A flagship university with a national reputation is an important asset to a state. If North Carolina would like a look at the future if this continues, they can cast their eyes to Wisconsin, where the Wisconsin Idea was undone by former governor Scott Walker, faculty left in droves and UW-Madison, which had been in the top five universities on research spending from the 1970s until 2015, slid to sixth. They’re now eighth.

Pardon the abuse of Chapman’s analogy, but the bear is already gnawing on a leg, working its way up. Hoping the bear is satisfied once it’s done with the leg is a sure recipe to be entirely devoured by the bear.

In her op-ed, Chapman is betting that there is a critical mass of stakeholders who would like to see the institution cease to be a political plaything. I think she is right about the numbers, that there are lots of people who are open to collaborating and compromising across ideological lines in the service of protecting and preserving the University of North Carolina at Chapel Hill.

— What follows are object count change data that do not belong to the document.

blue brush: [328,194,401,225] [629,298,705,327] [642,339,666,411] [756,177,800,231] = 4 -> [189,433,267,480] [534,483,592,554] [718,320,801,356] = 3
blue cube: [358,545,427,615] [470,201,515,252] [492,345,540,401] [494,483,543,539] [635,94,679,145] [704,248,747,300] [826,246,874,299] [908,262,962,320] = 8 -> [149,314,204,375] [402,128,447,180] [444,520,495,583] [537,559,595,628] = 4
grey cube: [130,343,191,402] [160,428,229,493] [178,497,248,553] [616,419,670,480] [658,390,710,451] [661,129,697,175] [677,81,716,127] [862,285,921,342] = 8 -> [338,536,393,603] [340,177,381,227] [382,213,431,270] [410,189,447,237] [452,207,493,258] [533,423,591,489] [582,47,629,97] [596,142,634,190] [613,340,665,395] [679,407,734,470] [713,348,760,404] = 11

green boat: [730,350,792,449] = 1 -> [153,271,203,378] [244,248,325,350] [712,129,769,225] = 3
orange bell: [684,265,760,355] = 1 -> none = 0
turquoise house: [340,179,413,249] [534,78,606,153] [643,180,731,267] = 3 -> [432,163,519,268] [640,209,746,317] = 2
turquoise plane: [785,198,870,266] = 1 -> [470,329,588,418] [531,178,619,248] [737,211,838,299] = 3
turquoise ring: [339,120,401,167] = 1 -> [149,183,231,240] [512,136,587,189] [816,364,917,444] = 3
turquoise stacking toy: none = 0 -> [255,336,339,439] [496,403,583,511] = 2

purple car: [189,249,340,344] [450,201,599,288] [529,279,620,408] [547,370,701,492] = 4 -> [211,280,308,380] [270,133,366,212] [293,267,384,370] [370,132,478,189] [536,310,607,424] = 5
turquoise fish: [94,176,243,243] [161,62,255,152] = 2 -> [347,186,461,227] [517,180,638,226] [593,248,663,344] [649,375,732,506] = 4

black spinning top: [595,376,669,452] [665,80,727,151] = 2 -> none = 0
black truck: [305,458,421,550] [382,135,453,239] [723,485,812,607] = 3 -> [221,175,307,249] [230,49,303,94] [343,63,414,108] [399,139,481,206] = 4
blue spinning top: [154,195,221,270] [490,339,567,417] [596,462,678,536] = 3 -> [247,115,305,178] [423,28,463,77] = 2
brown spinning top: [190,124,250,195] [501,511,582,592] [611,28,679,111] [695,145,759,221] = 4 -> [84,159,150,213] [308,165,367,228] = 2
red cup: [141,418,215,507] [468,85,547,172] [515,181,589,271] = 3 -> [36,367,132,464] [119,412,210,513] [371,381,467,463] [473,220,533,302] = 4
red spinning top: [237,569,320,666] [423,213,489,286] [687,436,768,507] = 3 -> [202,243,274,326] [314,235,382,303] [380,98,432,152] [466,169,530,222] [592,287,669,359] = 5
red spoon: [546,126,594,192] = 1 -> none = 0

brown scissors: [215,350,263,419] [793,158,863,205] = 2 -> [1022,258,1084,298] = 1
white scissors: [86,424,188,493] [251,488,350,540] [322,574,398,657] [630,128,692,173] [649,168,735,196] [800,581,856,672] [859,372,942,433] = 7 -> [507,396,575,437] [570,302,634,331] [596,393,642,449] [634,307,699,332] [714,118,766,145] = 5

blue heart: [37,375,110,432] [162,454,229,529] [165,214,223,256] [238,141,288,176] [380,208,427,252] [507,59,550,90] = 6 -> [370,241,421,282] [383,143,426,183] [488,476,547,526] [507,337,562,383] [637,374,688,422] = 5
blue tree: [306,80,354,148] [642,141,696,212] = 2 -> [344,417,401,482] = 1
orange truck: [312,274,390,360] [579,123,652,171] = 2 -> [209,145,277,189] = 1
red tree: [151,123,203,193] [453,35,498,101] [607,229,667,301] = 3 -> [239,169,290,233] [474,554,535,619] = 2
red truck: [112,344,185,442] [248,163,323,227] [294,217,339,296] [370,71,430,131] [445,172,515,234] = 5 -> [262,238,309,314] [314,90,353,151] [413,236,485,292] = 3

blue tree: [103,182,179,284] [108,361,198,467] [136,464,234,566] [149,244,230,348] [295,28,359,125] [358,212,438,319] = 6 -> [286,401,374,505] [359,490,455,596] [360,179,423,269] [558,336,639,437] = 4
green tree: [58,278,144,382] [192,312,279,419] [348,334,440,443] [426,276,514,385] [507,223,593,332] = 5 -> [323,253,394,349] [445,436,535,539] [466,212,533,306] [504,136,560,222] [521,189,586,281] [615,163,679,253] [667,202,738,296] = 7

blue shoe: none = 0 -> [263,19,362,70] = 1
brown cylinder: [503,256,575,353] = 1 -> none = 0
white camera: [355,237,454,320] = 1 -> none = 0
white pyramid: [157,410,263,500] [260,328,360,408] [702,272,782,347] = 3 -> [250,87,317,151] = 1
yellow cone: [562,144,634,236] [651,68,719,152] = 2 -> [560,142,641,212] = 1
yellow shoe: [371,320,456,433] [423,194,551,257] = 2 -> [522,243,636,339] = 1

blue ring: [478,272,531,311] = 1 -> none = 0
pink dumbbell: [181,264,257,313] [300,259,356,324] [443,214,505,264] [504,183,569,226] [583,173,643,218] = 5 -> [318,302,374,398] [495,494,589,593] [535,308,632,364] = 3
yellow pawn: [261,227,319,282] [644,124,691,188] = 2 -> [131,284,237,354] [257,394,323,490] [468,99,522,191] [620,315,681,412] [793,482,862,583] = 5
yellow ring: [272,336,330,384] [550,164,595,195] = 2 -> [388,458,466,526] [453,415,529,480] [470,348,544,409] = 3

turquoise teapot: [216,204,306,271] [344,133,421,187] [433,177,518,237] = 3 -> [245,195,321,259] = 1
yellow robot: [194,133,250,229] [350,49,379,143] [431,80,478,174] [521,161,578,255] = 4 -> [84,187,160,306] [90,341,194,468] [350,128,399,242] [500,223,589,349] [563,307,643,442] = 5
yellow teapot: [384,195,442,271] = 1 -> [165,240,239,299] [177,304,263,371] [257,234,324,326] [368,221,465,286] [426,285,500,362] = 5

The unknown is whether or not people will feel compelled enough to make the stand. When institutions are empowered to live up to their values, they are awesome engines of possibility for many different stakeholders. How awesome would it be to get out of a permanent crouch and make the case for what we know these institutions can do?

It’s possible that taking a stand will anger the bear and result in a quick devouring, which would be terrible, but not standing up to the bear simply means a death that is slow and excruciating.